(Itemized modification records)
--------------------
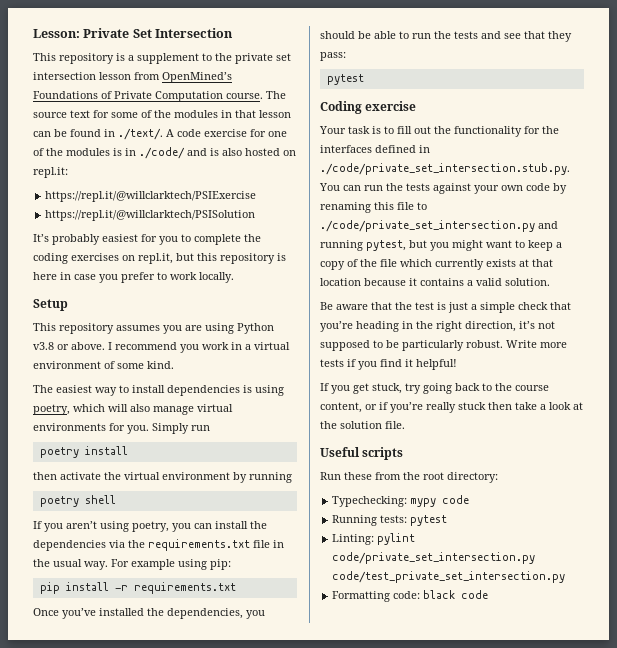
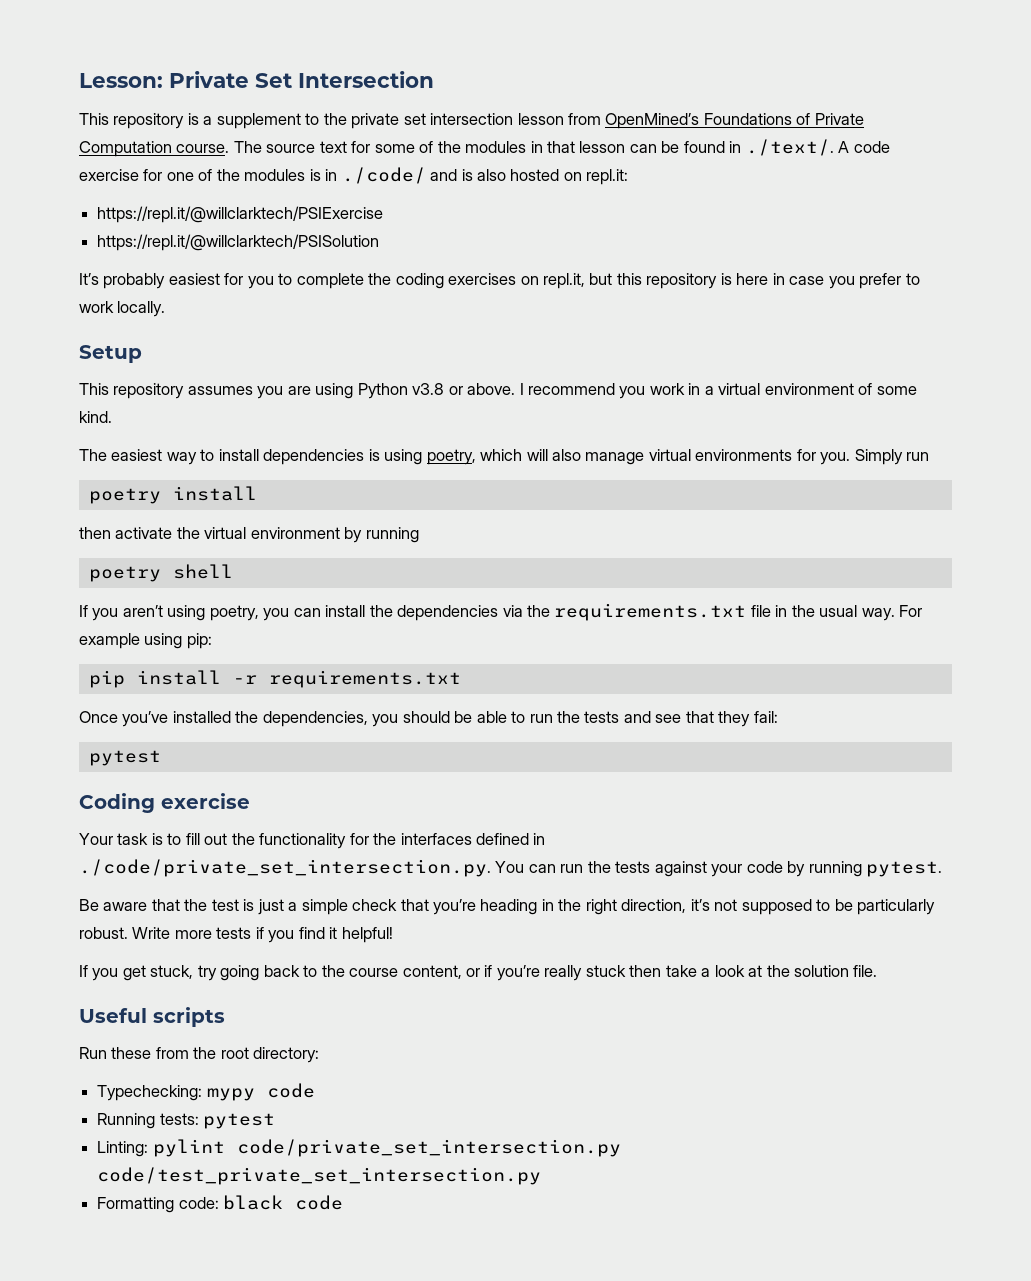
[320,52,346,61] pass: -> [753,711,778,723] fail:
[320,163,570,175] ./code/private_set_intersection.stub.py. -> [79,859,491,877] ./code/private_set_intersection.py.
[501,185,523,191] own -> (743, 870) none
[320,202,427,213] [320,220,558,232] [320,240,562,251] [320,259,553,270] [320,278,550,286] renaming this file to ./code/private_set_intersection.py and running pytest, but you might want to keep a copy of the file which currently exists at that location because it contains a valid solution. -> [808,861,943,877] running pytest.

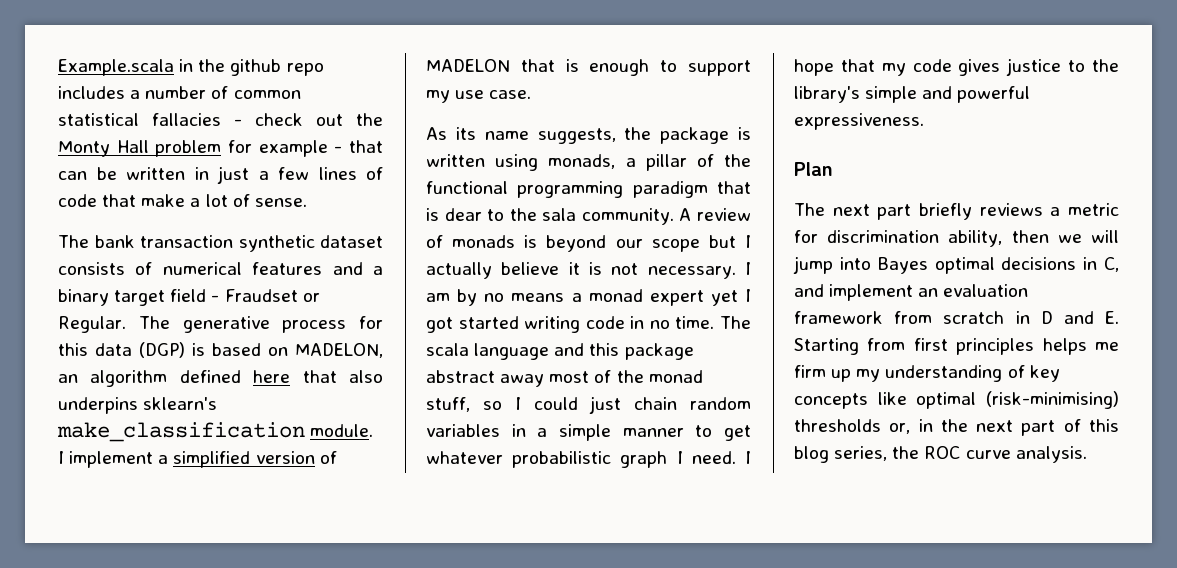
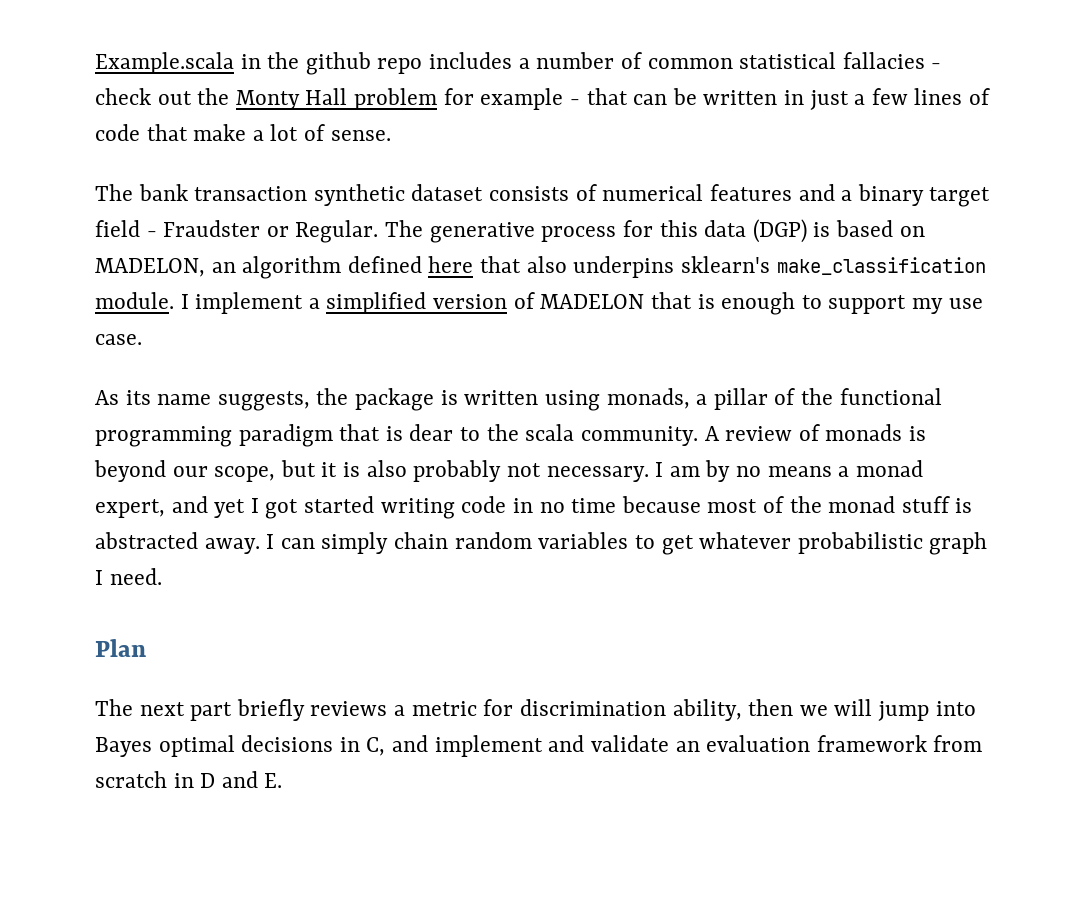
[224,289,298,302] Fraudset -> [163,220,261,237] Fraudster
[542,208,577,221] sala -> [525,424,575,441] scala
[651,235,751,252] [426,262,602,279] scope but I actually believe it is -> [214,460,502,482] scope, but it is also probably
[649,290,704,306] expert -> [95,496,208,518] expert, and
[675,316,751,329] [426,343,694,360] [426,370,703,387] [426,396,751,414] [426,424,684,441] time. The scala language and this package abstract away most of the monad stuff, so I could just chain random variables in a simple manner -> [571,496,973,513] [95,532,629,554] time because most of the monad stuff is abstracted away. I can simply chain random variables
[745,451,751,464] [794,58,1119,76] [794,86,1031,103] [794,113,924,130] I hope that my code gives justice to the library's simple and powerful expressiveness. -> (162, 576) none
(914, 292) none -> [548,735,669,752] and validate
[794,338,1119,355] [794,365,1060,382] [794,391,1119,409] [794,419,1119,436] [794,446,1087,463] Starting from first principles helps me firm up my understanding of key concepts like optimal (risk-minimising) thresholds or, in the next part of this blog series, the ROC curve analysis. -> (283, 780) none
--------------------
__What to do__
Whenever a line of the data includes the word "scala", show that line in full.

__Answer for the task__
[542,208,577,221] sala -> [525,424,575,441] scala
[675,316,751,329] [426,343,694,360] [426,370,703,387] [426,396,751,414] [426,424,684,441] time. The scala language and this package abstract away most of the monad stuff, so I could just chain random variables in a simple manner -> [571,496,973,513] [95,532,629,554] time because most of the monad stuff is abstracted away. I can simply chain random variables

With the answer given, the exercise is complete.